Work task:
From start to finish, set down the entries below exactly, leaving out the pictures.

==== Data under study

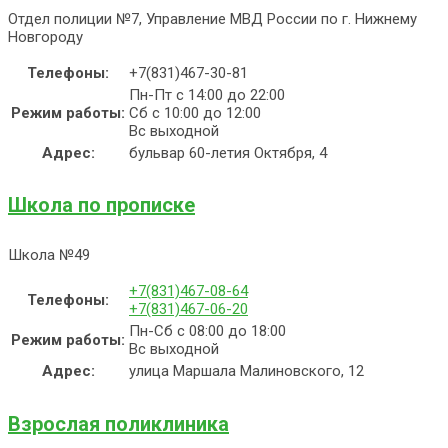
Отдел полиции №7, Управление МВД России по г. Нижнему
Новгороду
Телефоны:
+7(831)467-30-81
Пн-Пт с 14:00 до 22:00
Режим работы:
Сб с 10:00 до 12:00
Вс выходной
Адрес:
бульвар 60-летия Октября, 4
Школа по прописке
Школа №49
+7(831)467-08-64
Телефоны:
+7(831)467-06-20
Пн-Сб с 08:00 до 18:00
Режим работы:
Вс выходной
Адрес:
улица Маршала Малиновского, 12
Взрослая поликлиника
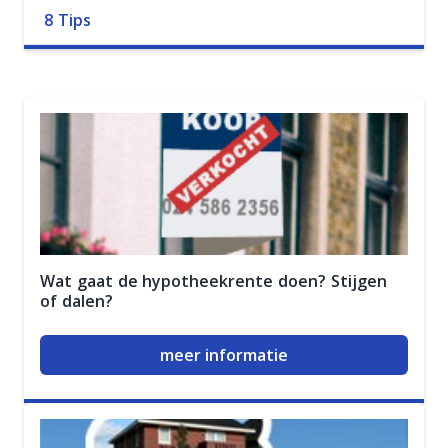
8 Tips
Wat gaat de hypotheekrente doen? Stijgen
of dalen?
meer informatie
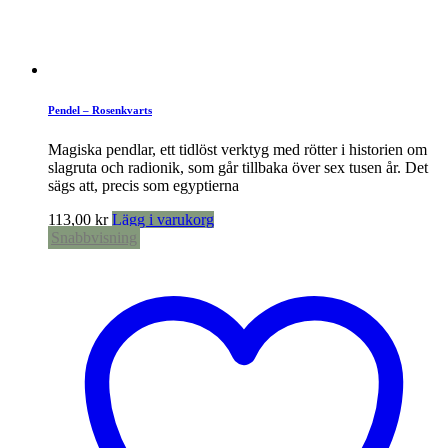
Pendel – Rosenkvarts
Magiska pendlar, ett tidlöst verktyg med rötter i historien om
slagruta och radionik, som går tillbaka över sex tusen år. Det
sägs att, precis som egyptierna
113,00
kr
Lägg i varukorg
Snabbvisning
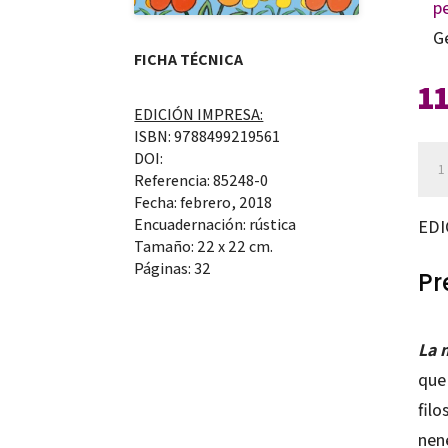
p
G
FICHA TÉCNICA
1
EDICIÓN IMPRESA:
ISBN: 9788499219561
La
DOI:
Referencia: 85248-0
mar
Fecha: febrero, 2018
Joa
Encuadernación: rústica
EDI
can
Tamaño: 22 x 22 cm.
Páginas: 32
Pr
La 
que 
filo
nene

========

Exercise response:
Отдел полиции №7, Управление МВД России по г. Нижнему
Новгороду
Телефоны:
+7(831)467-30-81
Пн-Пт с 14:00 до 22:00
Режим работы:
Сб с 10:00 до 12:00
Вс выходной
Адрес:
бульвар 60-летия Октября, 4
Школа по прописке
Школа №49
+7(831)467-08-64
Телефоны:
+7(831)467-06-20
Пн-Сб с 08:00 до 18:00
Режим работы:
Вс выходной
Адрес:
улица Маршала Малиновского, 12
Взрослая поликлиника
8 Tips
Wat gaat de hypotheekrente doen? Stijgen
of dalen?
meer informatie
Pendel – Rosenkvarts
Magiska pendlar, ett tidlöst verktyg med rötter i historien om
slagruta och radionik, som går tillbaka över sex tusen år. Det
sägs att, precis som egyptierna
113,00
kr
Lägg i varukorg
Snabbvisning
p
G
FICHA TÉCNICA
1
EDICIÓN IMPRESA:
ISBN: 9788499219561
La
DOI:
Referencia: 85248-0
mar
Fecha: febrero, 2018
Joa
Encuadernación: rústica
EDI
can
Tamaño: 22 x 22 cm.
Páginas: 32
Pr
La 
que 
filo
nene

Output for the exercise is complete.